The small number of plays essentially put the full offense at Manning's disposal at any time, and by combining few formations with few plays, both veterans and newcomers to the offense had their acclimation eased by the small number of tasks. There were just a handful of routes, typically from one side of the field or the other, run just the way Manning liked them. Despite media intimations to the contrary, the most sophisticated quarterback in the NFL ran what was arguably its simplest offense. It also just happened to be the best. (...)
The simplicity and execution of the offense is what makes Peyton so potent in the regular season. Coupled with Manning's predictability, though, it this simplicity that makes him beatable, said former Green Bay Packers and New Orleans Saints safety Darren Sharper on NFL Network earlier this week.
"Peyton Manning has go-to routes," Sharper said on NFL Network on Wednesday. "In crucial situations, he always wants a go-to route that he has run time and time again."
The above statement is backed up by Brown's piece on Denver's offense and it was the downfall of Peyton in Super Bowl XLIV, when New Orleans cornerback Tracy Porter jumped a route that the Saints were expecting Indianapolis to run in that situation.
He's a creature of habit and likes to have that timing down...So, the Ravens defense has one of the best safeties in Ed Reed (and) he knows how to anticipate routes...so the defense has to be aggressive and if they see something that they saw on film, go get it and make a play.
For Manning and the Broncos, who have found success this season by perfecting a handful of plays and routes designed specifically for certain situations, the simple offense will either lead to a 12th straight victory or Peyton's 11th playoff defeat this weekend against Baltimore.
"I always try to prepare every single week as if it was a playoff game or the Super Bowl," Manning told DenverBroncos.com earlier in the week:
Whatever it is, that’s your job I think as an NFL player so when you get to the playoffs, that’s really the mindset again, ‘Hey, let’s keep doing the same things and we’re playing an excellent opponent and you’ve got to study hard and you go out there and play,’ and you certainly know what the stakes are but you have to go out there and play like you’ve been practicing and playing all season. I think that’s really the key—who can do that the best.
The Broncos and Ravens will kickoff the first divisional game of 2013 on CBS this Saturday at 4:35 p.m. ET. The Ravens will be looking to defeat Manning for the first time in the postseason and for the first time overall since 2002.

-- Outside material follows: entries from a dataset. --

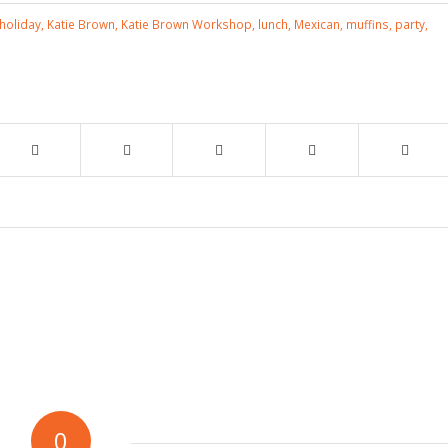
holiday
,
Katie Brown
,
Katie Brown Workshop
,
lunch
,
Mexican
,
muffins
,
party
,
0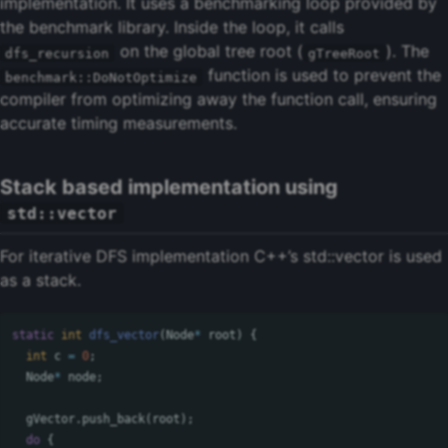
implementation. It uses a benchmarking loop provided by
the benchmark library. Inside the loop, it calls
on the global tree root (
). The
dfs_recursion
gTreeRoot
function is used to prevent the
benchmark::DoNotOptimize
compiler from optimizing away the function call, ensuring
accurate timing measurements.
Stack based implementation using
std::vector
For iterative DFS implementation C++’s std::vector is used
as a stack.
static
int
dfs_vector
(
Node
*
root
)
{
int
c
=
0
;
Node
*
node
;
gVector
.
push_back
(
root
);
do
{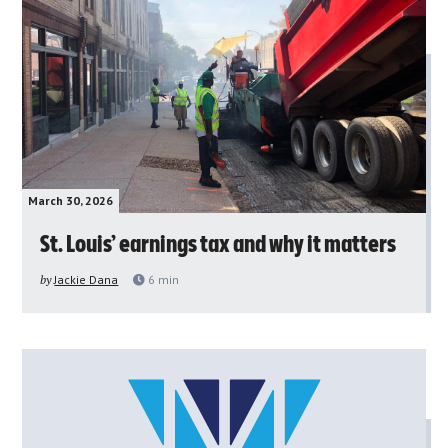
March 30, 2026
St. Louis’ earnings tax and why it matters
by
Jackie Dana
6
min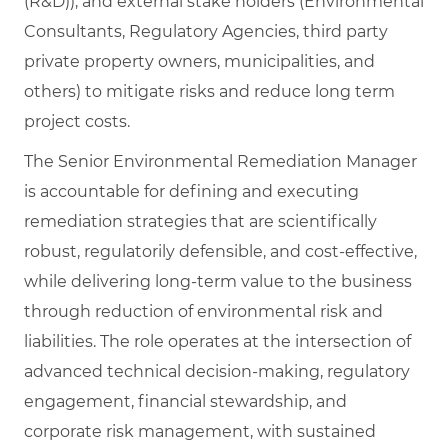
(R&D)), and external stake holders (Environmental
Consultants, Regulatory Agencies, third party
private property owners, municipalities, and
others) to mitigate risks and reduce long term
project costs.
The Senior Environmental Remediation Manager
is accountable for defining and executing
remediation strategies that are scientifically
robust, regulatorily defensible, and cost‑effective,
while delivering long‑term value to the business
through reduction of environmental risk and
liabilities. The role operates at the intersection of
advanced technical decision‑making, regulatory
engagement, financial stewardship, and
corporate risk management, with sustained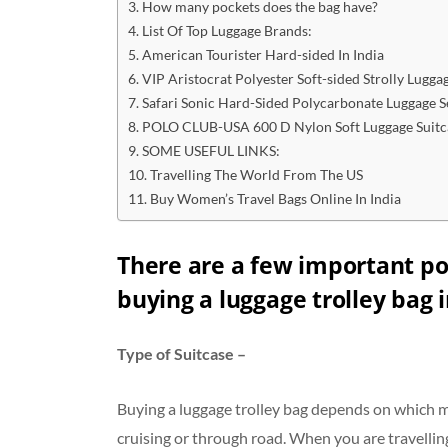
How many pockets does the bag have?
List Of Top Luggage Brands:
American Tourister Hard-sided In India
VIP Aristocrat Polyester Soft-sided Strolly Lugga
Safari Sonic Hard-Sided Polycarbonate Luggage S
POLO CLUB-USA 600 D Nylon Soft Luggage Suitc
SOME USEFUL LINKS:
Travelling The World From The US
Buy Women’s Travel Bags Online In India
There are a few important po
buying a luggage trolley bag i
Type of Suitcase –
Buying a luggage trolley bag depends on which mod
cruising or through road. When you are travelling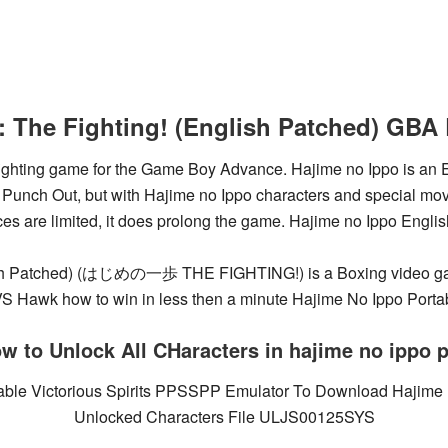
: The Fighting! (English Patched) G
 fighting game for the Game Boy Advance. Hajime no Ippo is an
e Punch Out, but with Hajime no Ippo characters and special mov
es are limited, it does prolong the game. Hajime no Ippo Englis
lish Patched) (はじめの一歩 THE FIGHTING!) is a Boxing video g
Hawk how to win in less then a minute Hajime No Ippo Portab
w to Unlock All CHaracters in hajime no ippo 
table Victorious Spirits PPSSPP Emulator To Download Hajime
Unlocked Characters File ULJS00125SYS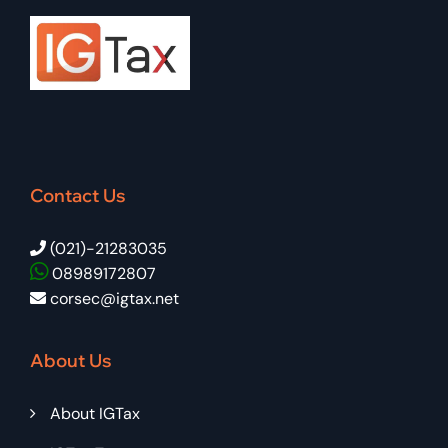
Contact Us
(021)-21283035
08989172807
corsec@igtax.net
About Us
About IGTax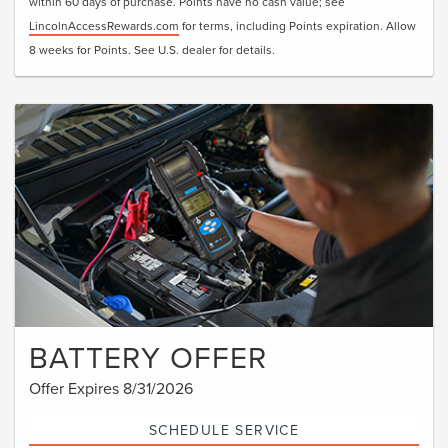
within 60 days of purchase. Points have no cash value; see
LincolnAccessRewards.com
for terms, including Points expiration. Allow
8 weeks for Points. See U.S. dealer for details.
BATTERY OFFER
Offer Expires 8/31/2026
SCHEDULE SERVICE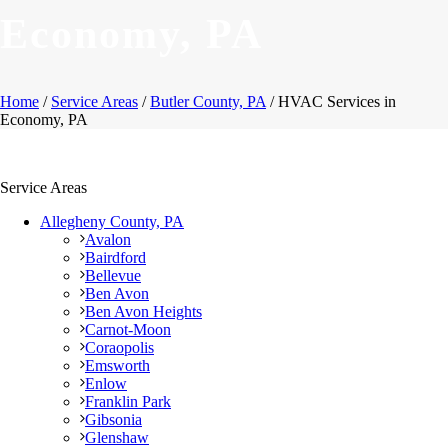
Economy, PA
Home
/
Service Areas
/
Butler County, PA
/ HVAC Services in
Economy, PA
Service Areas
Allegheny County, PA
Avalon
Bairdford
Bellevue
Ben Avon
Ben Avon Heights
Carnot-Moon
Coraopolis
Emsworth
Enlow
Franklin Park
Gibsonia
Glenshaw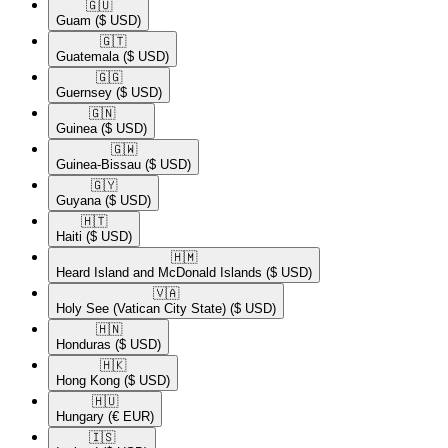
🇬🇺​
Guam
($ USD)
🇬🇹​
Guatemala
($ USD)
🇬🇬​
Guernsey
($ USD)
🇬🇳​
Guinea
($ USD)
🇬🇼​
Guinea-Bissau
($ USD)
🇬🇾​
Guyana
($ USD)
🇭🇹​
Haiti
($ USD)
🇭🇲​
Heard Island and McDonald Islands
($ USD)
🇻🇦​
Holy See (Vatican City State)
($ USD)
🇭🇳​
Honduras
($ USD)
🇭🇰​
Hong Kong
($ USD)
🇭🇺​
Hungary
(€ EUR)
🇮🇸​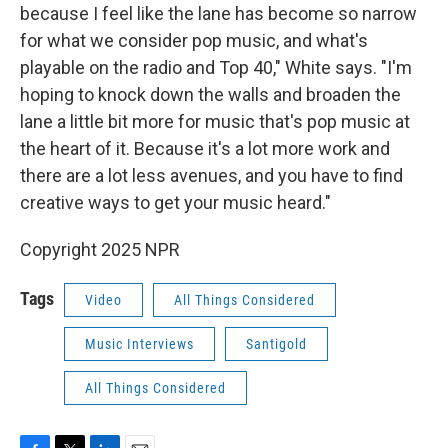
because I feel like the lane has become so narrow
for what we consider pop music, and what's
playable on the radio and Top 40," White says. "I'm
hoping to knock down the walls and broaden the
lane a little bit more for music that's pop music at
the heart of it. Because it's a lot more work and
there are a lot less avenues, and you have to find
creative ways to get your music heard."
Copyright 2025 NPR
Tags
Video
All Things Considered
Music Interviews
Santigold
All Things Considered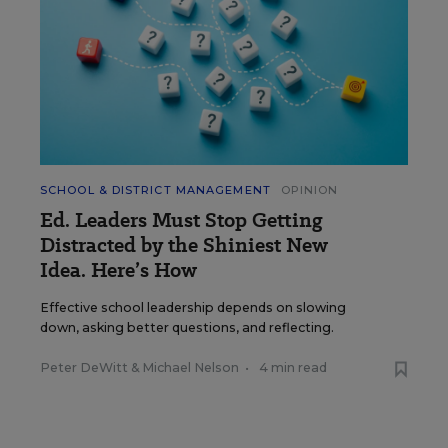
SCHOOL & DISTRICT MANAGEMENT
OPINION
Ed. Leaders Must Stop Getting
Distracted by the Shiniest New
Idea. Here’s How
Effective school leadership depends on slowing
down, asking better questions, and reflecting.
Peter DeWitt
&
Michael Nelson
•
4 min read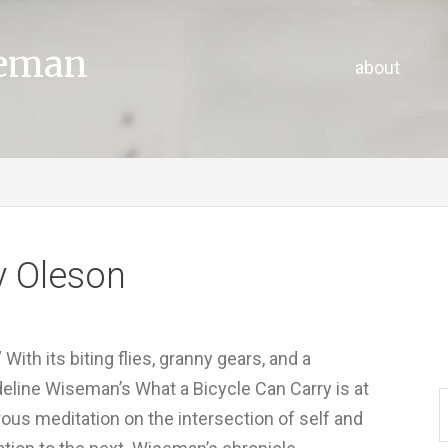
seman
about
y Oleson
ith its biting flies, granny gears, and a
eline Wiseman’s What a Bicycle Can Carry is at
rous meditation on the intersection of self and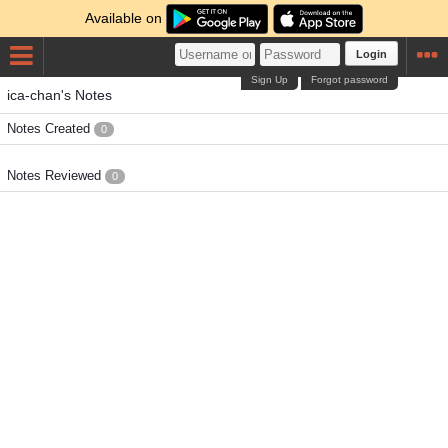
Available on
Login
Sign Up
Forgot password
ica-chan's Notes
Notes Created
0
Notes Reviewed
0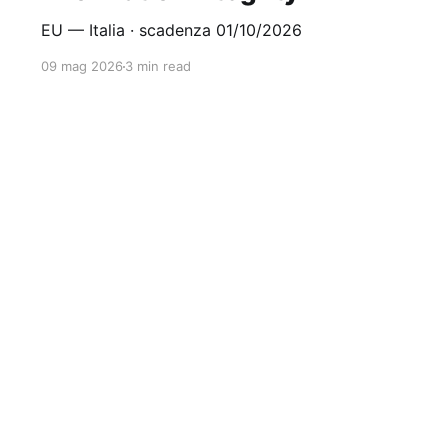
EU — Italia · scadenza 01/10/2026
09 mag 2026
3 min read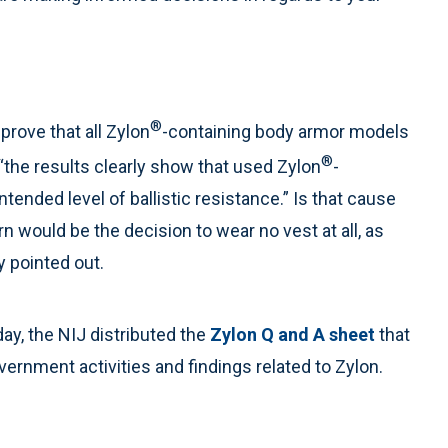
®
prove that all Zylon
-containing body armor models
®
the results clearly show that used Zylon
-
tended level of ballistic resistance.” Is that cause
n would be the decision to wear no vest at all, as
y pointed out.
day, the NIJ distributed the
Zylon Q and A sheet
that
rnment activities and findings related to Zylon.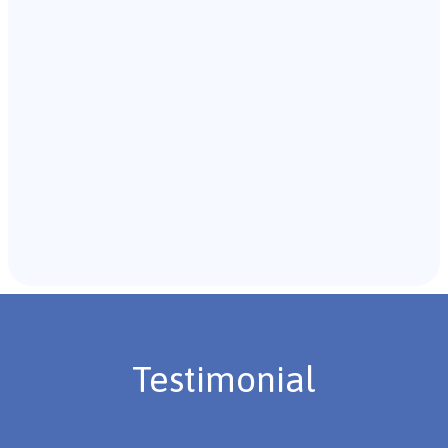
with the individual and their caregivers to gather
background information.
Recommendations & Next Steps
Once the assessment is complete, the B.C.B.A. will
review the findings with you and discuss the treatment
plan if necessary.
Testimonial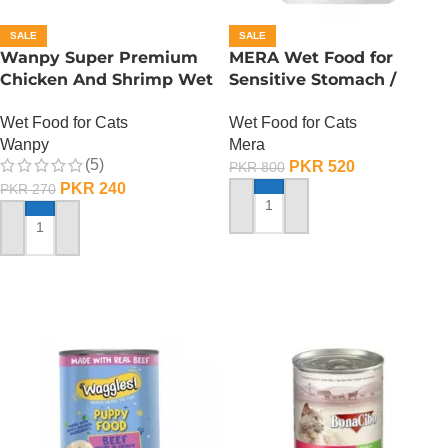
SALE
SALE
Wanpy Super Premium
MERA Wet Food for
Chicken And Shrimp Wet
Sensitive Stomach /
Cat Food – 85 GRAMS
Finest Fit Sensitive
Wet Food for Cats
Wet Food for Cats
Stomach / 85 Gram
Wanpy
Mera
(5)
PKR
520
PKR
800
PKR
240
PKR
270
ADD TO CART
ADD TO CART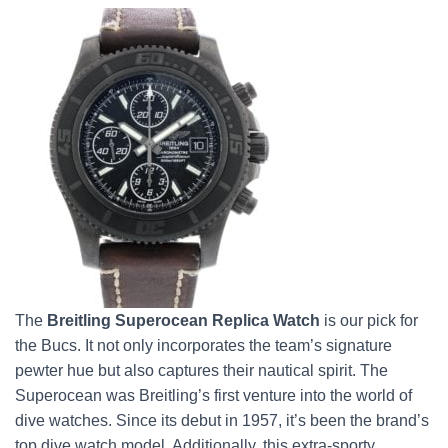
The
Breitling Superocean
Replica Watch
is our pick for
the Bucs. It not only incorporates the team’s signature
pewter hue but also captures their nautical spirit. The
Superocean was Breitling’s first venture into the world of
dive watches. Since its debut in 1957, it’s been the brand’s
top dive watch model. Additionally, this extra-sporty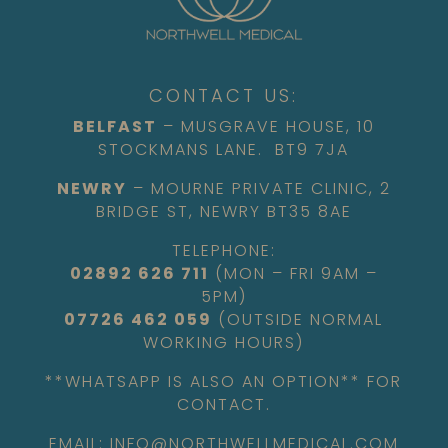
CONTACT US:
BELFAST
– MUSGRAVE HOUSE, 10
STOCKMANS LANE. BT9 7JA
NEWRY
– MOURNE PRIVATE CLINIC, 2
BRIDGE ST, NEWRY BT35 8AE
TELEPHONE:
02892 626 711
(MON – FRI 9AM –
5PM)
07726 462 059
(OUTSIDE NORMAL
WORKING HOURS)
**WHATSAPP IS ALSO AN OPTION** FOR
CONTACT.
EMAIL: INFO@NORTHWELLMEDICAL.COM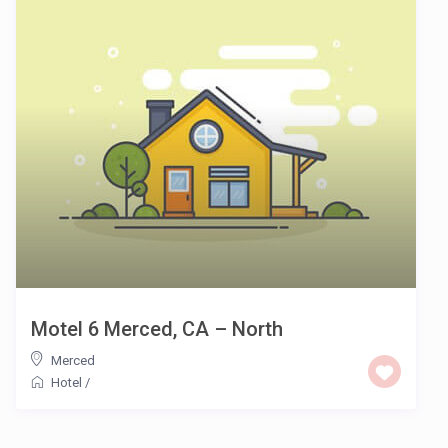
Motel 6 Merced, CA – North
Merced
Hotel
/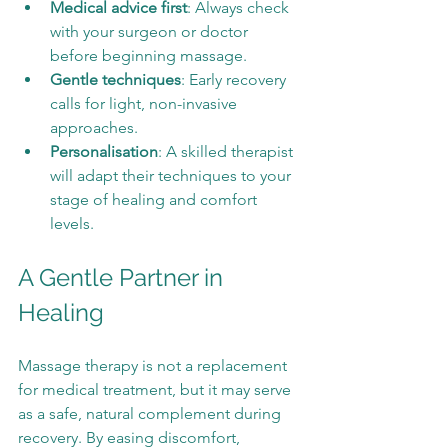
Medical advice first
: Always check 
with your surgeon or doctor 
before beginning massage.
Gentle techniques
: Early recovery 
calls for light, non-invasive 
approaches.
Personalisation
: A skilled therapist 
will adapt their techniques to your 
stage of healing and comfort 
levels.
A Gentle Partner in 
Healing
Massage therapy is not a replacement 
for medical treatment, but it may serve 
as a safe, natural complement during 
recovery. By easing discomfort, 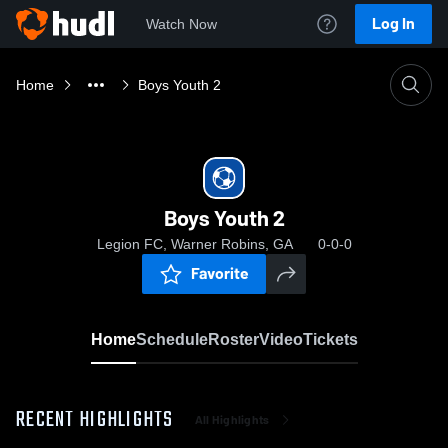
Log In
Watch Now
Home
Boys Youth 2
Boys Youth 2
Legion FC, Warner Robins, GA
0-0-0
Favorite
Home
Schedule
Roster
Video
Tickets
RECENT HIGHLIGHTS
All Highlights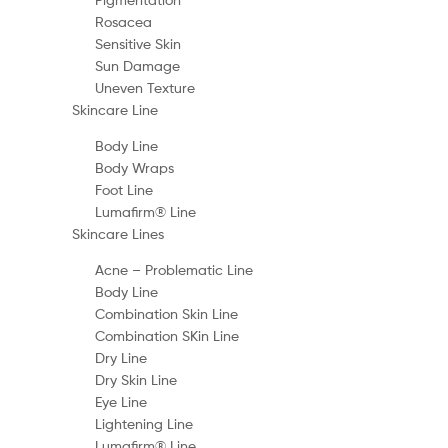
Rosacea
Sensitive Skin
Sun Damage
Uneven Texture
Skincare Line
Body Line
Body Wraps
Foot Line
Lumafirm® Line
Skincare Lines
Acne – Problematic Line
Body Line
Combination Skin Line
Combination SKin Line
Dry Line
Dry Skin Line
Eye Line
Lightening Line
Lumafirm® Line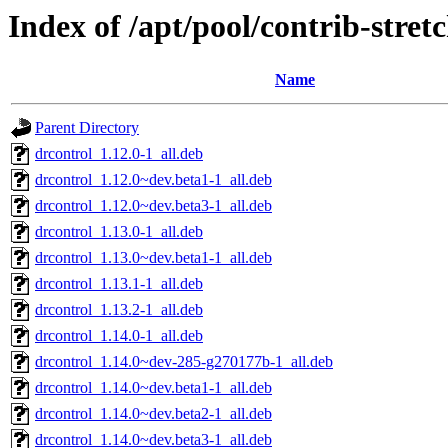
Index of /apt/pool/contrib-stret
Name
Parent Directory
drcontrol_1.12.0-1_all.deb
drcontrol_1.12.0~dev.beta1-1_all.deb
drcontrol_1.12.0~dev.beta3-1_all.deb
drcontrol_1.13.0-1_all.deb
drcontrol_1.13.0~dev.beta1-1_all.deb
drcontrol_1.13.1-1_all.deb
drcontrol_1.13.2-1_all.deb
drcontrol_1.14.0-1_all.deb
drcontrol_1.14.0~dev-285-g270177b-1_all.deb
drcontrol_1.14.0~dev.beta1-1_all.deb
drcontrol_1.14.0~dev.beta2-1_all.deb
drcontrol_1.14.0~dev.beta3-1_all.deb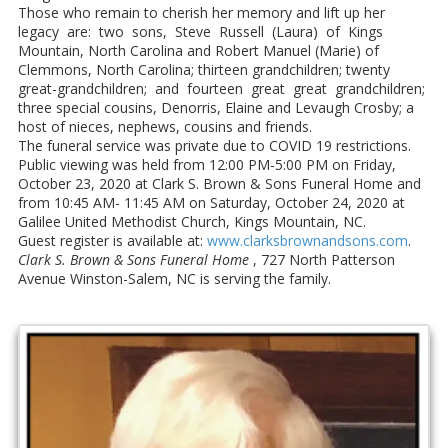
Those who remain to cherish her memory and lift up her
legacy are: two sons, Steve Russell (Laura) of Kings
Mountain, North Carolina and Robert Manuel (Marie) of
Clemmons, North Carolina; thirteen grandchildren; twenty
great-grandchildren; and fourteen great great grandchildren;
three special cousins, Denorris, Elaine and Levaugh Crosby; a
host of nieces, nephews, cousins and friends.
The funeral service was private due to COVID 19 restrictions.
Public viewing was held from 12:00 PM-5:00 PM on Friday,
October 23, 2020 at Clark S. Brown & Sons Funeral Home and
from 10:45 AM- 11:45 AM on Saturday, October 24, 2020 at
Galilee United Methodist Church, Kings Mountain, NC.
Guest register is available at:
www.clarksbrownandsons.com
.
Clark S. Brown & Sons Funeral Home
, 727 North Patterson
Avenue Winston-Salem, NC is serving the family.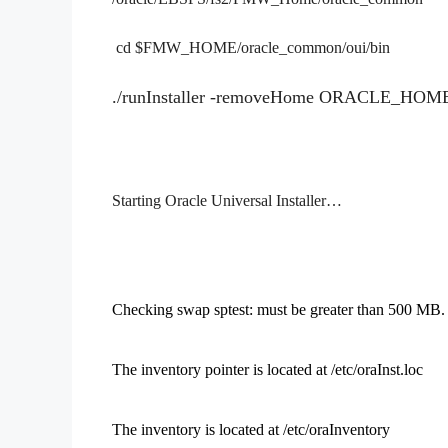
cd $FMW_HOME/oracle_common/oui/bin
./runInstaller -removeHome ORACLE_HOME
Starting Oracle Universal Installer…
Checking swap sptest: must be greater than 500 
The inventory pointer is located at /etc/oraInst.loc
The inventory is located at /etc/oraInventory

Manning will be looking to buck his trend of postseason miscues by defeating Baltimore the same way the Broncos have won every other game this season—by running Peyton's offense to perfection.
Whether or not the Ravens are able to outsmart Manning at his own game will likely decide the outcome on Saturday. As Sharper said, "he's a creature of habit."
This season, Peyton has had a habit of carving up defenses. Have fun trying to slow him down, Baltimore.